KNIME is arguably the premier open source platform for creating predictive models. It provides a drag and drop graphical interface for the creation of workflows of any complexity. The basic edition is free, and various extensions are available, along with support and training for business use.
MLlib is Spark’s machine learning (ML) library. Its goal is to make practical machine learning scalable and easy. It consists of common learning algorithms and utilities, including classification, regression, clustering, collaborative filtering, dimensionality reduction, as well as lower-level optimization primitives and higher-level pipeline APIs.
mlpy is a Python module for Machine Learning built on top of NumPy/SciPy and the GNU Scientific Libraries. mlpy provides a wide range of state-of-the-art machine learning methods for supervised and unsupervised problems and it is aimed at finding a reasonable compromise among modularity, maintainability, reproducibility, usability and efficiency.
Orange is a very capable open source visualization and set of data mining tools with an easy to use interface. Most analysis can be achieved through its visual programming interface (drag and drop of widgets) and most visual tools are supported including scatterplots, bar charts, trees, dendograms and heatmaps. A large number (over 100) of widgets are supported.
R – is described as a project for statistical computing, but it might be more accurately described as the lingua franca of analytics. A large number of commercial analytics tools support R (Oracle, Microsoft, FICO, TIBCO, Angoss …), simply because it does pretty much everything. The out-of-the-box runtime environment is fairly slow, and so vendors such as TIBCO, Microsoft and Lavastorm provide speeded up runtime support. The great thing about R is that almost everything is possible, the downside is that it’s a language and needs to be programmed. However various packages exist to make the whole thing more productive and easier.
Rattle (the R Analytical Tool To Learn Easily) presents statistical and visual summaries of data, transforms data into forms that can be readily modeled, builds both unsupervised and supervised models from the data, presents the performance of models graphically, and scores new datasets.
RapidMiner is similar to KNIME, in that it delivers a graphical, drag and drop interface for the creation of predictive models. Like KNIME it provides hundreds of functions to prepare data, process data, find patterns, and visuals to display graphs and charts. This link is for the open source version. The commercial edition comes with big data support and greater sophistication.

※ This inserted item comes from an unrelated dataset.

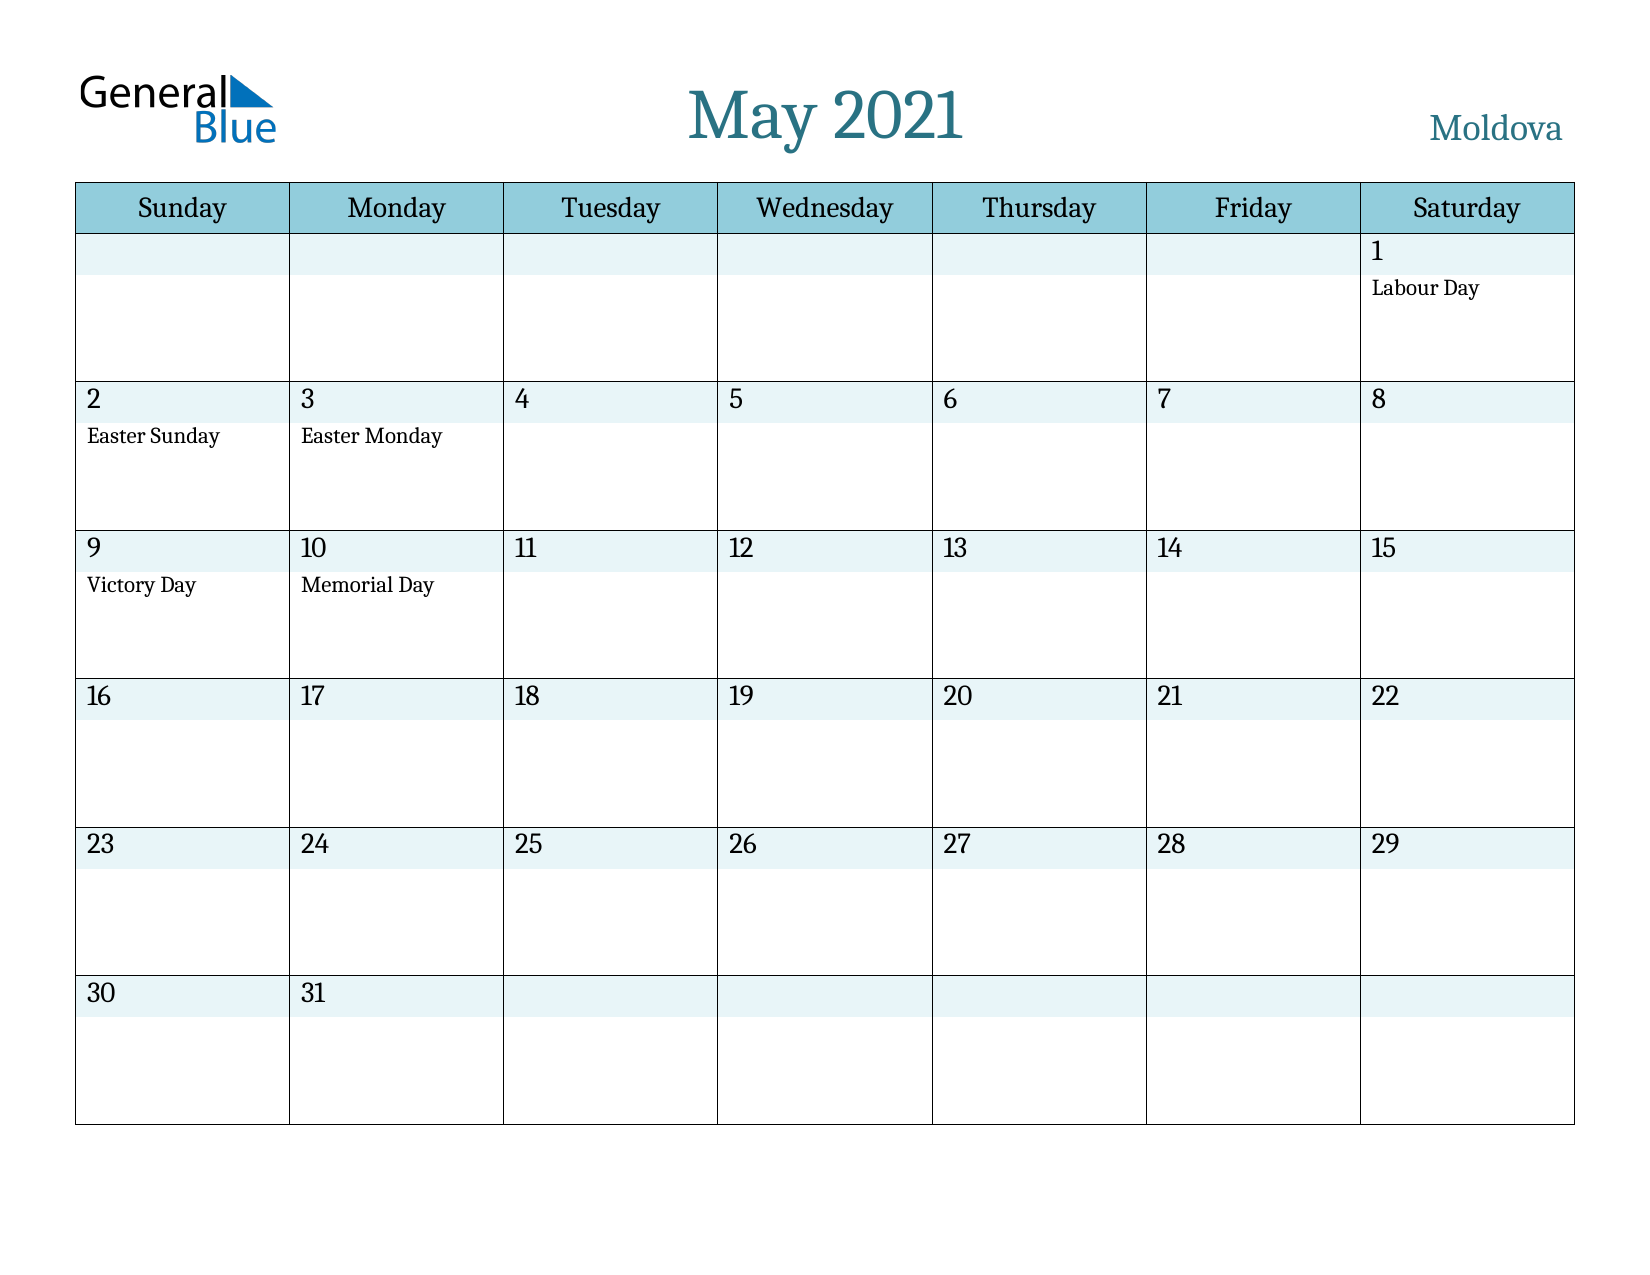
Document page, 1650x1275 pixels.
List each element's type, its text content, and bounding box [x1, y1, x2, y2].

scikit learn provides many easy to use tools for data mining and analysis. It is built on python and specifically NumPy, SciPy and matplotlib.
TANAGRA is a free set of data mining tools for academic and research purposes. It proposes several data mining methods from exploratory data analysis, statistical learning, machine learning and databases area.
WEKA is set of data mining tools incorporated into many other products (Knime and Rapid Miner for example), but it also a stand-alone platform for many data mining tasks including preprocessing, clustering, regression, classification and visualization. The support for data sources is extended through Java Database Connectivity, but the default format for data is the flat file.